*** Begin section ***

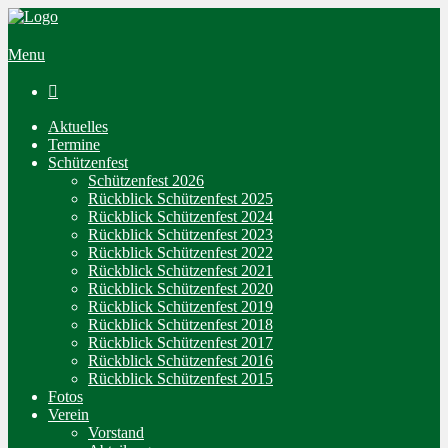
Menu

Aktuelles
Termine
Schützenfest
Schützenfest 2026
Rückblick Schützenfest 2025
Rückblick Schützenfest 2024
Rückblick Schützenfest 2023
Rückblick Schützenfest 2022
Rückblick Schützenfest 2021
Rückblick Schützenfest 2020
Rückblick Schützenfest 2019
Rückblick Schützenfest 2018
Rückblick Schützenfest 2017
Rückblick Schützenfest 2016
Rückblick Schützenfest 2015
Fotos
Verein
Vorstand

*** End section ***

Transcribe every entry above exactly as it stands, but skip the images.

Menu

Aktuelles
Termine
Schützenfest
Schützenfest 2026
Rückblick Schützenfest 2025
Rückblick Schützenfest 2024
Rückblick Schützenfest 2023
Rückblick Schützenfest 2022
Rückblick Schützenfest 2021
Rückblick Schützenfest 2020
Rückblick Schützenfest 2019
Rückblick Schützenfest 2018
Rückblick Schützenfest 2017
Rückblick Schützenfest 2016
Rückblick Schützenfest 2015
Fotos
Verein
Vorstand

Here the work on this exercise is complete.